| What is required |
Where the line with "17: (638, 34, 2.55)" appears below, start writing out lines exactly, and finish with the line with "25: (425, 9, 3.33)", which is included; write out nothing else.
==== Exercise input ====
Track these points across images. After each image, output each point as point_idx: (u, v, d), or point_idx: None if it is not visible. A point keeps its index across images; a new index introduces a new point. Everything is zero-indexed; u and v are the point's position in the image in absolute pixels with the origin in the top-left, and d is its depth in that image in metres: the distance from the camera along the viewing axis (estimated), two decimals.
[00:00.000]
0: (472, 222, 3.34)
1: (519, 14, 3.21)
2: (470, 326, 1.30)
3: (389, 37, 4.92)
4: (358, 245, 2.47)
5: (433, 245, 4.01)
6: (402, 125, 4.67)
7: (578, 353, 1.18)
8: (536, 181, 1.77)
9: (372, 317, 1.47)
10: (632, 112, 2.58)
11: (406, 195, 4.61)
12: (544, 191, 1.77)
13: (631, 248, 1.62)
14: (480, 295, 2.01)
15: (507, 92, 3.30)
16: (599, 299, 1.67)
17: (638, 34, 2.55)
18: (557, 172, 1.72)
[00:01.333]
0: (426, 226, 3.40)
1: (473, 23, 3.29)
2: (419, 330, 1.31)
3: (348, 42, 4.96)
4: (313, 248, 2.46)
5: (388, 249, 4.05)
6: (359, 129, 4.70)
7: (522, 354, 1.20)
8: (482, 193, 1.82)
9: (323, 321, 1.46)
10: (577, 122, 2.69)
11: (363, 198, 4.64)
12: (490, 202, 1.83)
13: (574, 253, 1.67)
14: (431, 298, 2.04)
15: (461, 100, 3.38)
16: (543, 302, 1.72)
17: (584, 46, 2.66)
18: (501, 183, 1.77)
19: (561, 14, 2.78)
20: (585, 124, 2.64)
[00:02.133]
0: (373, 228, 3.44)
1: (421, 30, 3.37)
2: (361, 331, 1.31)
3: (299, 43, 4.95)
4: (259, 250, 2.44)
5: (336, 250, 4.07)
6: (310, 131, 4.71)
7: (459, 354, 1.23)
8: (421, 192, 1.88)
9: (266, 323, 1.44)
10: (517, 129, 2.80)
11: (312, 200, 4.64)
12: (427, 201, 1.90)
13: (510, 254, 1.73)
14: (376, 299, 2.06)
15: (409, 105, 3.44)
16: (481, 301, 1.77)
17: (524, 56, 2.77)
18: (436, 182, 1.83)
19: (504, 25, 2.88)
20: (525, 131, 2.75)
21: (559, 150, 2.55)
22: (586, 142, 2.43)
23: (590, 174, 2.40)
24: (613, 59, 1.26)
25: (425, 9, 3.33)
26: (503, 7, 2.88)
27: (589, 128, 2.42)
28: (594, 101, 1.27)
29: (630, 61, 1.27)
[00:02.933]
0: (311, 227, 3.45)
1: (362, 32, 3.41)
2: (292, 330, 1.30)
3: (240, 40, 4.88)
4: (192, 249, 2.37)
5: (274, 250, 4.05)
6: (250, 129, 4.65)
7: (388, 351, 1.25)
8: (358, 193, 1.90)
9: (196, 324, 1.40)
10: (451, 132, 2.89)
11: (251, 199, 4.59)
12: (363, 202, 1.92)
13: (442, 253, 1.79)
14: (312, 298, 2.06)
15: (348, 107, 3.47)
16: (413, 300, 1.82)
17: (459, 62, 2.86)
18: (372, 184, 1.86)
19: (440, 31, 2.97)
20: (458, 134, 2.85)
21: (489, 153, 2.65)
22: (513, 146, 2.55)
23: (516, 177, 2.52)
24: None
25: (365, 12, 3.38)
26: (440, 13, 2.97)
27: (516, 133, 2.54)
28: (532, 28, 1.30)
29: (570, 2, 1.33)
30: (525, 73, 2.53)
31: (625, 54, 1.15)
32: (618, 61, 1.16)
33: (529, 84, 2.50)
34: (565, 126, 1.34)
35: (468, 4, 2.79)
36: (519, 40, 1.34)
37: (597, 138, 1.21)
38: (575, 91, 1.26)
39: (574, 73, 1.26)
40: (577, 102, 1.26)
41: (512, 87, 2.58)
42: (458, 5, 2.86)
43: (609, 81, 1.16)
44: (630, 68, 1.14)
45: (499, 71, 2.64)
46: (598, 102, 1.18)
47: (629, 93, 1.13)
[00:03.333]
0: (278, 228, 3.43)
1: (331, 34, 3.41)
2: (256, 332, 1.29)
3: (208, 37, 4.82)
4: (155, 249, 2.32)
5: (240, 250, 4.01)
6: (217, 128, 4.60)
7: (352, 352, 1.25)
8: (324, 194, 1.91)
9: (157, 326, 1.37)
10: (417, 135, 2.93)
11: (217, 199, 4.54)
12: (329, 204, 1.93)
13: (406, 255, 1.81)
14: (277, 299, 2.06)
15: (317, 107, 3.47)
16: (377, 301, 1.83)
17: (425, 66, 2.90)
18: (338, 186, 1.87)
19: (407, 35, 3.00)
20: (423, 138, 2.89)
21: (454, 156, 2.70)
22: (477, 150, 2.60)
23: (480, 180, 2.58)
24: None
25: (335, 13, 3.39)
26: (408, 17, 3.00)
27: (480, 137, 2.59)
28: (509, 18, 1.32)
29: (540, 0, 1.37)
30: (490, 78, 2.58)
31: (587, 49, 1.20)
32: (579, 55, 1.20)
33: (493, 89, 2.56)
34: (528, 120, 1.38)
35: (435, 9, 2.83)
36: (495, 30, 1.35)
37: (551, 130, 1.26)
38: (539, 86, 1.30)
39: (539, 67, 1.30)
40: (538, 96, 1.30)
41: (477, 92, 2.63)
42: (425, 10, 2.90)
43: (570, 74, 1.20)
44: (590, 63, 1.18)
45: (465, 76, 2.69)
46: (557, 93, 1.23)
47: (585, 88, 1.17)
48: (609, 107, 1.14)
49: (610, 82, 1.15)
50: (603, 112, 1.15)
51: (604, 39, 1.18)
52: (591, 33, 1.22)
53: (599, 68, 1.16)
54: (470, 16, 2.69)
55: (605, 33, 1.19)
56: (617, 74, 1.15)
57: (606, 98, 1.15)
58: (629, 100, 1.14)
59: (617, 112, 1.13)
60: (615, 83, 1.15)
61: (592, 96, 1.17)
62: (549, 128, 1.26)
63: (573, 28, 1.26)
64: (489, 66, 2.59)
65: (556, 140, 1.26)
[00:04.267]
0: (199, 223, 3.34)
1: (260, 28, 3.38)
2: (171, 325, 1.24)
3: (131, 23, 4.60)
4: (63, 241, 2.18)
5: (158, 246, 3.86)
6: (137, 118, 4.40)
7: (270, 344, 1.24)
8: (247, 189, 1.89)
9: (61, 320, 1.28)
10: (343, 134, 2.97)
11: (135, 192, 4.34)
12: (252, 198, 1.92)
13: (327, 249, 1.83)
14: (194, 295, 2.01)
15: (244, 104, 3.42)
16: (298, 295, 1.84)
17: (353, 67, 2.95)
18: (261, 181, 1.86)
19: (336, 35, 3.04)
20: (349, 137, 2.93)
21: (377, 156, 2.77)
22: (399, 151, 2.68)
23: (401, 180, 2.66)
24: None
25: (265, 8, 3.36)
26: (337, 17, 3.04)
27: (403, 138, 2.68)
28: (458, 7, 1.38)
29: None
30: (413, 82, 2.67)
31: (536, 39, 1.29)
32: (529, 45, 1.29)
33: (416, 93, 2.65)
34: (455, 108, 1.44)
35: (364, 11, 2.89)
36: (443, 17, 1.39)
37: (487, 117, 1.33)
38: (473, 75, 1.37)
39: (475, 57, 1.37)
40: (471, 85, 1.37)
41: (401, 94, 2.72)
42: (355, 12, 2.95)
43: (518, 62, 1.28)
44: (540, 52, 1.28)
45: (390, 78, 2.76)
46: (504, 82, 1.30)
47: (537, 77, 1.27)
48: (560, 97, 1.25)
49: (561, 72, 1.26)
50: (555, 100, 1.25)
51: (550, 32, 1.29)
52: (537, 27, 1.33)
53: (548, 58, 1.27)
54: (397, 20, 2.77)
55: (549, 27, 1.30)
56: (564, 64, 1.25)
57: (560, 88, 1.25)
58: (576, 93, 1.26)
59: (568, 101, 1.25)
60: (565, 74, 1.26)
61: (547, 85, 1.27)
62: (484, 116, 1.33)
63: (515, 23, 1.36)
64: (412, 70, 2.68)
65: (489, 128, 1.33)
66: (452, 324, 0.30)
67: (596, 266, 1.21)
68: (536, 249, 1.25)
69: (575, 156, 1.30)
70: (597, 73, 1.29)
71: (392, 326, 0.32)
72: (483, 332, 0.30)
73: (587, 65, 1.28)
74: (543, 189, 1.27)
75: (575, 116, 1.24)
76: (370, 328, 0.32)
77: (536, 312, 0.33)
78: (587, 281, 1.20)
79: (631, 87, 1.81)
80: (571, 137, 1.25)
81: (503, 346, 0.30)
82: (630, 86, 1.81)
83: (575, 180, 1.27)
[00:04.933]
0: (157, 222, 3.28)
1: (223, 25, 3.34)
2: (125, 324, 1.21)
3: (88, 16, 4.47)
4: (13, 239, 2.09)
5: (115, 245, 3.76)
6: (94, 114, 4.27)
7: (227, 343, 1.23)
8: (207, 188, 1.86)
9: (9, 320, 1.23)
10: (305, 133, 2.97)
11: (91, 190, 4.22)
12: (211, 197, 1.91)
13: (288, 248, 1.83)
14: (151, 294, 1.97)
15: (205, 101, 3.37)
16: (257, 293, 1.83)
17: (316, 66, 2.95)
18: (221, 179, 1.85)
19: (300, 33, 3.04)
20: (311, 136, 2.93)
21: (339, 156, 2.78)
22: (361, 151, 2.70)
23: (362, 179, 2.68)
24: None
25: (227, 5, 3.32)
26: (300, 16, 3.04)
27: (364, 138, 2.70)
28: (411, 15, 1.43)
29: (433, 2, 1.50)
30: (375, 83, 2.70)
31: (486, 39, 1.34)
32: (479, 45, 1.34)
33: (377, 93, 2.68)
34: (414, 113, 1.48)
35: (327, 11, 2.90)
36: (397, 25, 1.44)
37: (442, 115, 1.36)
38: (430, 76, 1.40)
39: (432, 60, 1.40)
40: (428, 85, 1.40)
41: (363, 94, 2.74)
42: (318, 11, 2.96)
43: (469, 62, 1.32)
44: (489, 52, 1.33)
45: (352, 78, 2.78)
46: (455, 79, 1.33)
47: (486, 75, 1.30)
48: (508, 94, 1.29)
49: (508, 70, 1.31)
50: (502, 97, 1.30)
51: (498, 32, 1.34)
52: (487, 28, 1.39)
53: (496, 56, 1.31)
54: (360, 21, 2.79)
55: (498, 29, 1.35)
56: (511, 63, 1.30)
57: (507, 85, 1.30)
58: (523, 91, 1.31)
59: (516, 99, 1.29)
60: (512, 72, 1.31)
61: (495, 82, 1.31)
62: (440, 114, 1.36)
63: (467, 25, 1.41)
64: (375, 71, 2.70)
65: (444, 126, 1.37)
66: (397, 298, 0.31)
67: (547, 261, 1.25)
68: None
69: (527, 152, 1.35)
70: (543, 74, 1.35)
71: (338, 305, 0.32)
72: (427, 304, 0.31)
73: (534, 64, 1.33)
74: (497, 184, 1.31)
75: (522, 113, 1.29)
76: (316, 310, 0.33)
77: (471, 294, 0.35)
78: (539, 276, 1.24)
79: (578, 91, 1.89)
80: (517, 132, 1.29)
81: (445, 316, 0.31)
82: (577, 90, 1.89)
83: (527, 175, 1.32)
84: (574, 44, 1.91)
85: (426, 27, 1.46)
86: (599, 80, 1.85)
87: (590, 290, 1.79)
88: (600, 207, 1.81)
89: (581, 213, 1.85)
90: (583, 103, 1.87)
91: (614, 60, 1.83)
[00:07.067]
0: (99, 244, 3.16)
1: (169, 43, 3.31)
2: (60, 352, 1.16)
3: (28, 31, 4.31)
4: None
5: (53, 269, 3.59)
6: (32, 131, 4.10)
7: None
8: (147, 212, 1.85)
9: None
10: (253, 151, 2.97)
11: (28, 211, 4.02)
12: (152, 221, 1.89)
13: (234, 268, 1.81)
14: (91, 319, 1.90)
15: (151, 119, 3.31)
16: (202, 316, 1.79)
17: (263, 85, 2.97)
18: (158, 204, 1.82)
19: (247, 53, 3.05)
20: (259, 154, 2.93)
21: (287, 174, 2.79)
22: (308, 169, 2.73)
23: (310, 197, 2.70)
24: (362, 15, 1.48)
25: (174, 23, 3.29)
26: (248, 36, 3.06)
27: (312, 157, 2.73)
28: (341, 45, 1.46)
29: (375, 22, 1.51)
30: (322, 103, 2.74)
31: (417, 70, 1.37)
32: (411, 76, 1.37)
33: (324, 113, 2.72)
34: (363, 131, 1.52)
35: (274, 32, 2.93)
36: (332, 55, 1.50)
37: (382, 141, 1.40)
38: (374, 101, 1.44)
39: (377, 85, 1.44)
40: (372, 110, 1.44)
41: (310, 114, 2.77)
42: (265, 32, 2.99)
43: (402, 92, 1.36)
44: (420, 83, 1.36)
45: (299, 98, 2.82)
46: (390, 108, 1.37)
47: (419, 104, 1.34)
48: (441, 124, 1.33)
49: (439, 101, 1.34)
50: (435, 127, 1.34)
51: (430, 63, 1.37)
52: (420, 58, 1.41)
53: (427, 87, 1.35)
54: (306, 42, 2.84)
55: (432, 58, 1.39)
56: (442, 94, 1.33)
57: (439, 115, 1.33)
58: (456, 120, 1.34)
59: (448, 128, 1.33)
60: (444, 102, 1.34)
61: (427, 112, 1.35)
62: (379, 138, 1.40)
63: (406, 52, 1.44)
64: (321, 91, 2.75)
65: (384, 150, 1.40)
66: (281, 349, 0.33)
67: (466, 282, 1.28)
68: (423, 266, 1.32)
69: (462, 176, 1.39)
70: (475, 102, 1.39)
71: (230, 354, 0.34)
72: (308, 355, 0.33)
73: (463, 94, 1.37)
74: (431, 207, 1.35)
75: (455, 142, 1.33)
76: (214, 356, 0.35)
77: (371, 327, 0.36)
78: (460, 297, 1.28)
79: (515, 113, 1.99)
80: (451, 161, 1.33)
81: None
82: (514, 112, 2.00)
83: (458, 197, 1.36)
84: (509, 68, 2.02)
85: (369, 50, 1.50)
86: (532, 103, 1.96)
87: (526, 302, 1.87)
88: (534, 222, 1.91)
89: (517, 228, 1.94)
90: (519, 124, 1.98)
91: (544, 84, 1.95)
====
| Written response |
17: (638, 34, 2.55)
18: (557, 172, 1.72)
[00:01.333]
0: (426, 226, 3.40)
1: (473, 23, 3.29)
2: (419, 330, 1.31)
3: (348, 42, 4.96)
4: (313, 248, 2.46)
5: (388, 249, 4.05)
6: (359, 129, 4.70)
7: (522, 354, 1.20)
8: (482, 193, 1.82)
9: (323, 321, 1.46)
10: (577, 122, 2.69)
11: (363, 198, 4.64)
12: (490, 202, 1.83)
13: (574, 253, 1.67)
14: (431, 298, 2.04)
15: (461, 100, 3.38)
16: (543, 302, 1.72)
17: (584, 46, 2.66)
18: (501, 183, 1.77)
19: (561, 14, 2.78)
20: (585, 124, 2.64)
[00:02.133]
0: (373, 228, 3.44)
1: (421, 30, 3.37)
2: (361, 331, 1.31)
3: (299, 43, 4.95)
4: (259, 250, 2.44)
5: (336, 250, 4.07)
6: (310, 131, 4.71)
7: (459, 354, 1.23)
8: (421, 192, 1.88)
9: (266, 323, 1.44)
10: (517, 129, 2.80)
11: (312, 200, 4.64)
12: (427, 201, 1.90)
13: (510, 254, 1.73)
14: (376, 299, 2.06)
15: (409, 105, 3.44)
16: (481, 301, 1.77)
17: (524, 56, 2.77)
18: (436, 182, 1.83)
19: (504, 25, 2.88)
20: (525, 131, 2.75)
21: (559, 150, 2.55)
22: (586, 142, 2.43)
23: (590, 174, 2.40)
24: (613, 59, 1.26)
25: (425, 9, 3.33)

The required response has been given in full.